● **WRITTEN PROBLEM A**: Repeat the passage of the text on top-down and bottom-up energy models from "Historically the debate" up to and including "and performance data.".
● **WRITTEN PROBLEM B**:
Answer these questions from the text on top-down and bottom-up energy models:
(i) Which work is cited for contrasting the optimism of the "engineering paradigm" with the pessimism of the "economic paradigm"?
(ii) What form did the climate policy analyzed by early top-down models usually take?
(iii) In which chapter are the specific modelling results presented?
● **WRITTEN PROBLEM C**: Pick up the text on top-down and bottom-up energy models after its last sentence and continue it.

Historically the debate in the energy field has been framed by the distinction between "top-down" and "bottom-up" studies, a distinction that can be applied in other fields as well. Basically, top-down models analyze aggregated behaviours based on economic indices of prices and elasticities. These models began mainly as macroeconomic models that tried to capture the overall economic impact of a climate policy, which, because of the difficulty of assessing other types of policy instruments, was usually in the form of a carbon tax or, more rarely, tradable permits. Bottom-up models, on the other hand, rely on the detailed analysis of technical potential, focusing on the integration of technology costs and performance data.

In fact, as suggested above, not all models fall neatly into one of these two categories and several "hybrid models" are now available in which analysts have attempted to merge top-down and bottom-up model characteristics. As a result, differences in findings are increasingly the effect of differences in input assumptions rather than differences in model structure. However, the discussion in this text will maintain the dichotomy between these models to the extent that this distinction remains meaningful for understanding some critical policy issues.

The top-down/bottom-up categorization has been portrayed as opposing the optimism of the "engineering paradigm" to the pessimism of the "economic paradigm" (Grubb et al., 1993). From an engineering standpoint the evidence is that the best available technologies have not been adopted so far; this "efficiency gap" is the gap between the energy efficiency of equipment actually chosen by consumers and the energy efficiency of the technology that could theoretically minimize the costs entailed in providing a given amount of energy service. Bottom-up models are able to demonstrate the existence of such an "efficiency gap" and thus they suggest that, thanks to "negative cost measures," substantial emission reductions could be achieved with low taxes and low costs or even net savings.

In response, the professional reflex of many economists has been to call attention to the reasons why consumers do not adopt technologies that appear to be optimal, and to suggest that accounting for these reasons, together with the economic feedbacks of a given policy, would reduce the magnitude of, or eliminate, the efficiency gap that is actually achievable. Top-down macroeconomic models concluded, at least in early analyses, that relatively large carbon taxes resulting in significant economic costs would be required to counter current emission trends.

The methodological difficulties lying behind these differences revolve around how to describe the processes of technology adoption, the decision-making behaviour of

economic agents, and the feedbacks between any public policy measures and the overall economy, and how markets and economic institutions actually operate over a given period of time. From this viewpoint the opposition between top-down and bottom-up methodologies does not fully represent the whole spectrum of critical issues. That is why, before discussing the lessons of the top-down and bottom-up debate, we will sketch the dimensions of a typology of existing models. Given the prominence of energy/economy models in the field, we will concentrate upon them. However, many of the methodological issues are quite general and similar arguments could be applied to models of other sectors, such as forestry.

8.4.2 Critical dimensions of a typology of existing models

Various attempts have been made to categorize the large variety of models that have been used to analyse the costs of reducing greenhouse gas emissions". Instead of providing a new and necessarily arbitrary typology, we will try here to provide a description of the main characteristics that differentiate these models, in order to make clear what each type of model describes and what kind of policy question it can best address. In order to accomplish this, we will focus on those characteristics that have to do with the purposes of the models (i.e., the questions they are meant to address), their structure (i.e., those assumptions that are embedded in the equation system), and their external assumptions (i.e., assumptions expressed in terms of inputs to the models). Because few, if any, individual models represent pure types within these categories, we have not referenced specific models. Instead the goal here is to provide a general framework to aid in interpretation of the specific modelling results presented in Chapter 9.

● **COLLECTED DATA**:
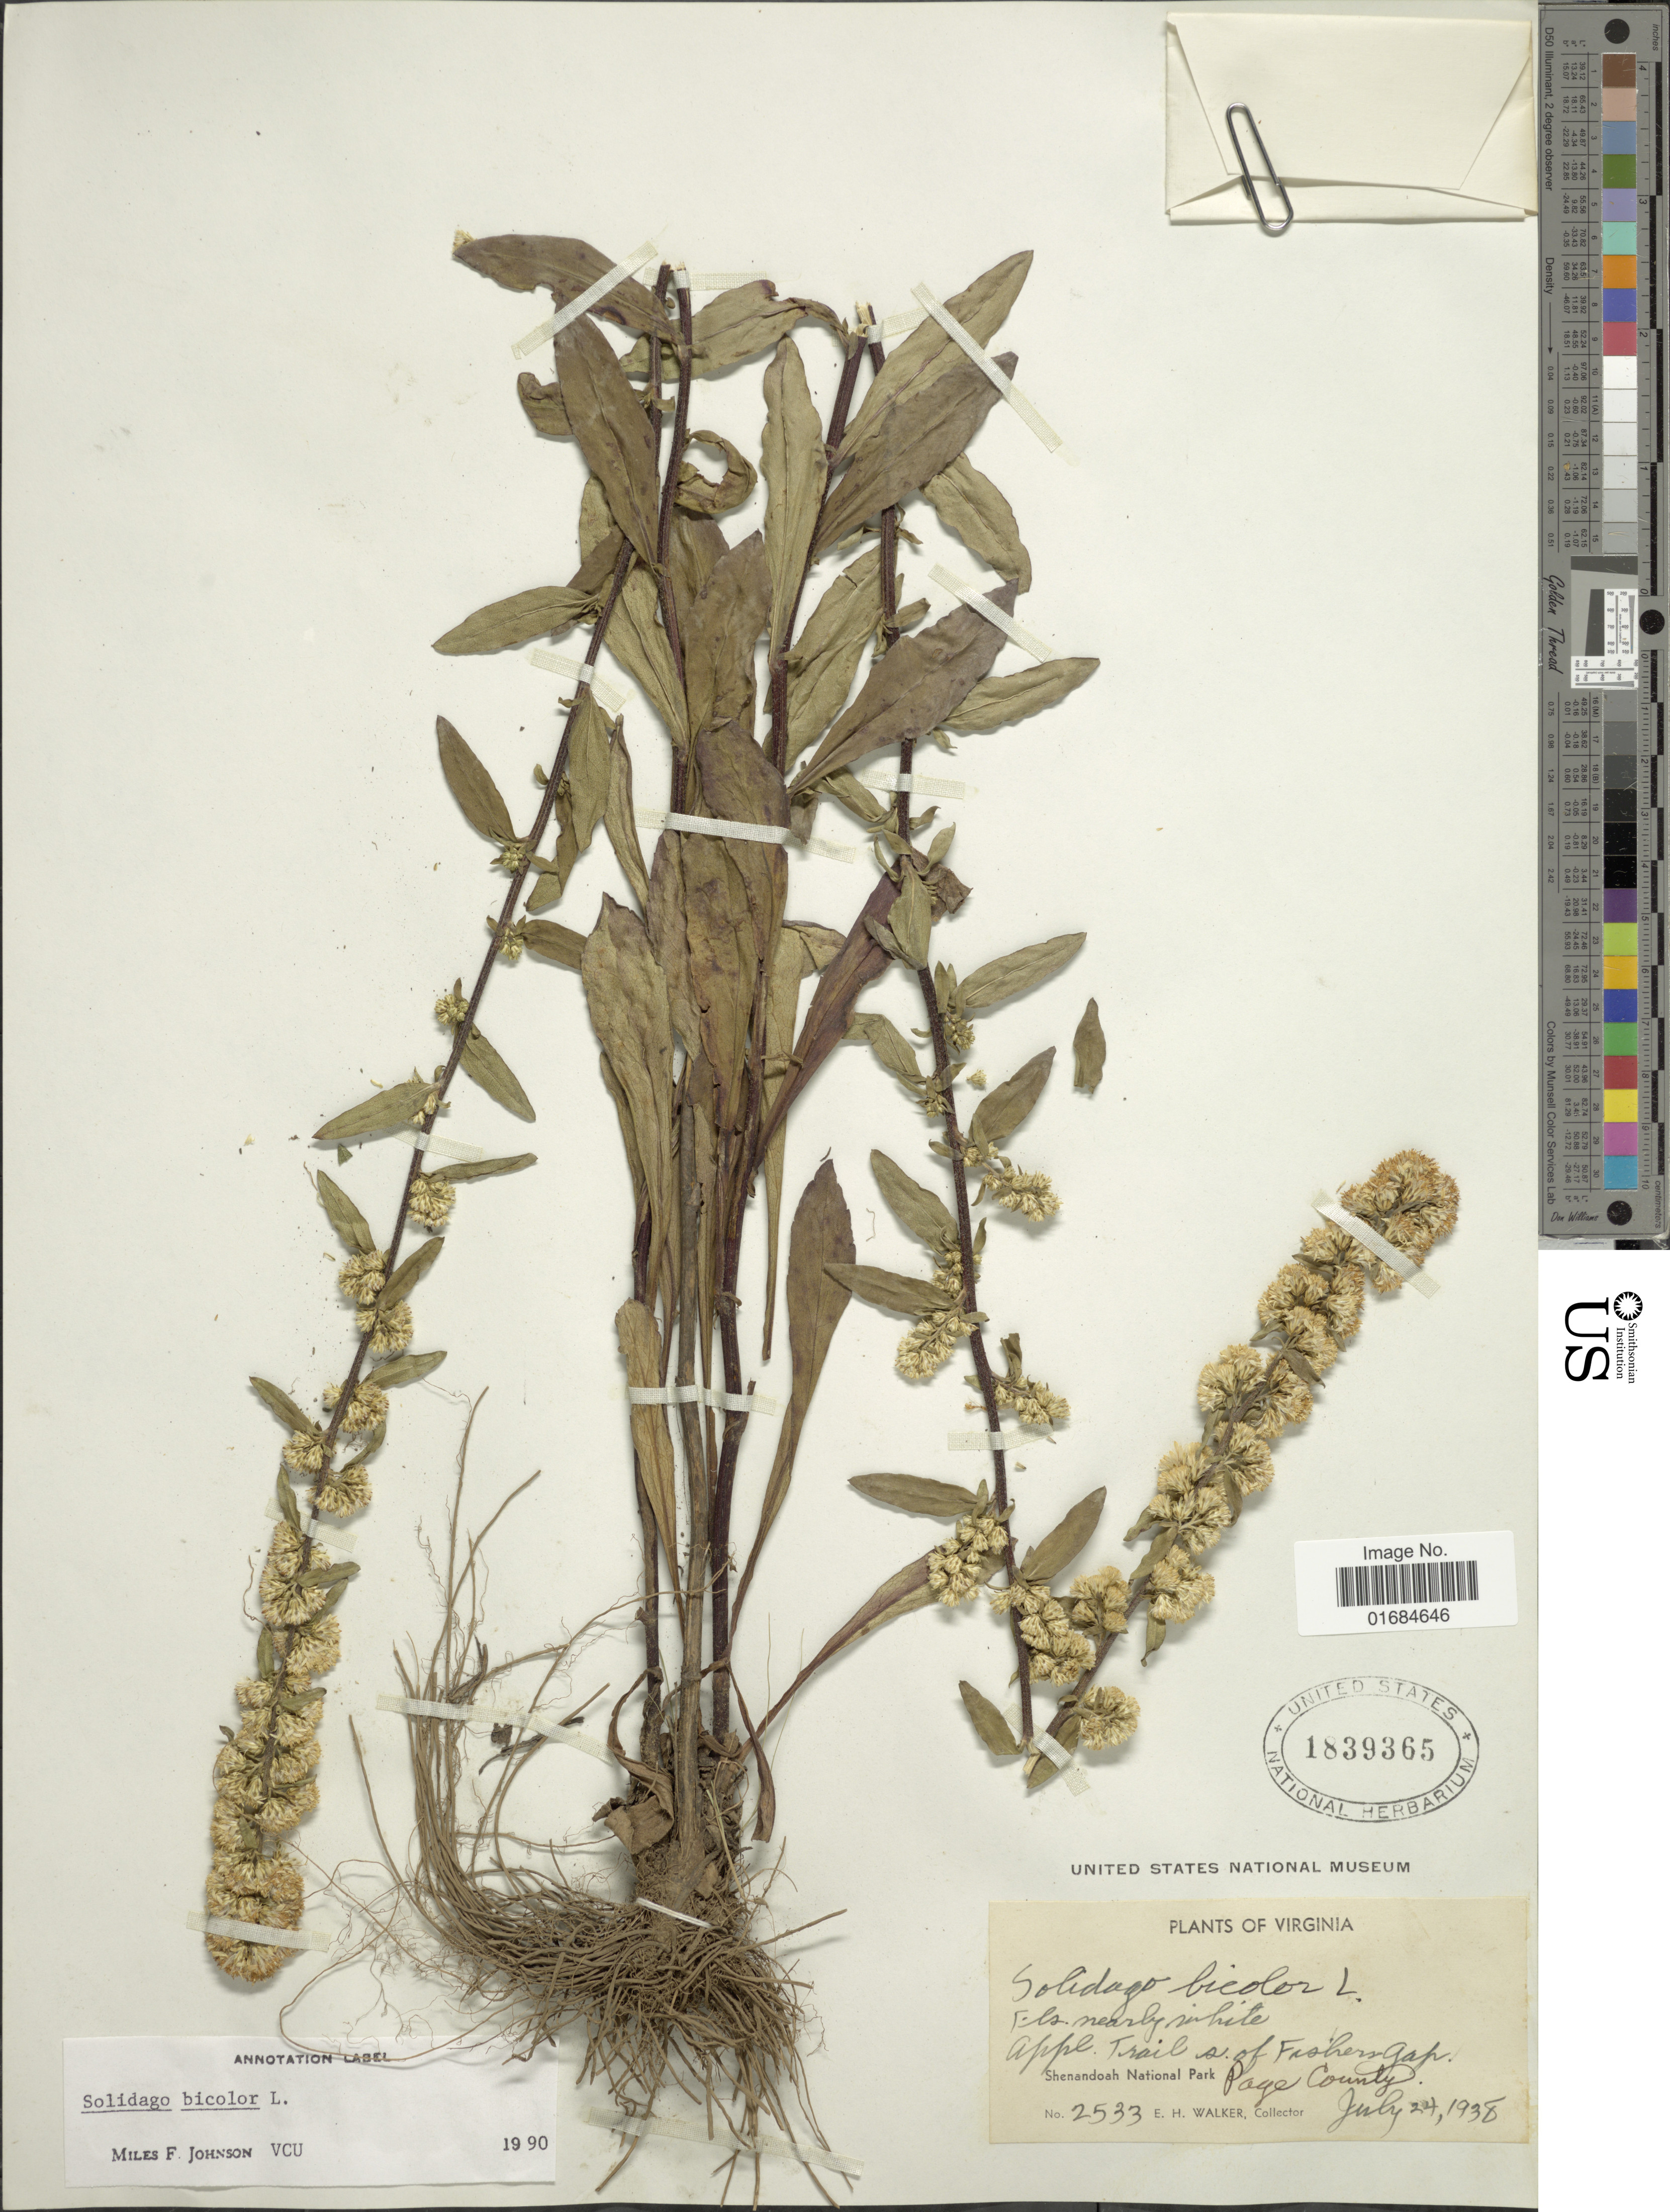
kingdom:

● **WRITTEN ANSWER A**:
Historically the debate in the energy field has been framed by the distinction between "top-down" and "bottom-up" studies, a distinction that can be applied in other fields as well. Basically, top-down models analyze aggregated behaviours based on economic indices of prices and elasticities. These models began mainly as macroeconomic models that tried to capture the overall economic impact of a climate policy, which, because of the difficulty of assessing other types of policy instruments, was usually in the form of a carbon tax or, more rarely, tradable permits. Bottom-up models, on the other hand, rely on the detailed analysis of technical potential, focusing on the integration of technology costs and performance data.

● **WRITTEN ANSWER B**:
(i) Grubb et al., 1993
(ii) A carbon tax or, more rarely, tradable permits
(iii) Chapter 9

● **WRITTEN ANSWER C**:
8.4.2.1 Diversity of models, diversity of purposes

Significant misinterpretations of the results of modelling studies can arise from overlooking the purpose of the analysis they were used for. The meaning of the numerical results of a model will differ depending upon whether a given scenario is used to predict (forecast) the future, to explore it, or as a tool for "backcasting" exercises.

Many models are used to try to "predict" the future and to provide an estimate of the most likely set of future events. This purpose imposes very strict methodological constraints on the modeller. He or she must produce a base case forecast, which amounts to a best-guess projection of the most likely future; to do this requires an endogenous representation of economic behaviour and general growth patterns. This type of predictive exercise attempts to extrapolate the interactions of historical trends into the future, with a minimum of exogenous parameters. This approach has been typical of government and sectoral forecasting activities (e.g., in energy, transport, and heavy industries such as steel) and early climate change scenario analyses. It remains both necessary and convenient for analyzing the short-term impacts of climate policies,

since a number of critical underlying development variables can reasonably be assumed to remain constant for these time periods. Most short-term, econometrically driven macroeconomic models adopt this approach. For the long-term (middle of the next century), the Jorgenson-Wilcoxen, McKibbin-Wilcoxen, and Goulder models are the only models that can be classified in this category. It is noteworthy that none of these models tries to work on the basis of forecasts of explicit technological trends in the engineering

sense.

Because of the difficulty of extrapolating past trends over the long run, the purpose of some modellers is to "explore" the future rather than to predict it and, in so doing, to provide potentially counterintuitive assessments. This leads to a scenario analysis approach, which involves building up different coherent visions of the future (each of which, of course, can undergo sensitivity testing) based on different values for key assumptions about economic behaviour, physical resource endowments, or technical progress, together with assumptions about economic or population growth. The first step in such analyses is the generation of a "reference" or "nonintervention" scenario. This is then contrasted with alternative cases involving an array of policy measures, such as carbon taxes or energy efficiency regulations, giving rise to one or several "policy" or "intervention" scenarios, but the policy analysis is relevant only in the context of each baseline scenario. This approach is increasingly used for climate change analysis and was the basis for the 1992 IPCC scenarios (Legget, et al., 1992). It is shared by both bottomup and top-down models and indeed tends to favour the development of hybrid models (which will be discussed at greater length below). In terms of representing and simulating the behaviour of economic agents, two methodologies predominate. One involves an assumption of least-cost optimization, in which society maximizes the utility of consumption over the long run. The other involves the effort to simulate real world behaviour predictively in terms of technology adoption.

Finally, another possible purpose of models is to assess the feasibility of alternative futures, often defined in terms of desirability rather than likelihood. This contrasts with the two previous approaches, insofar as it involves the development of a vision of a future state of the system being studied and then an analysis of how that future system might be realized. This "backcasting" methodology" allows for identification of major changes as well as discontinuities in present trends that might be required if a desirable future is to be attained (Robinson, 1988, 1990). Two types of research can be carried out in this approach. Most studies involve normative scenarios about desired futures. Many alternative energy studies, for example, belong to this category. But it is also possible to use a backcasting methodology as a purely analytical tool by simply linking bottom-up analyses about the long-term evolution of technology and development patterns to a macroeconomic framework (Hourcade, 1993) so as to be able to assess the economic consistency of different and competing views about the long run.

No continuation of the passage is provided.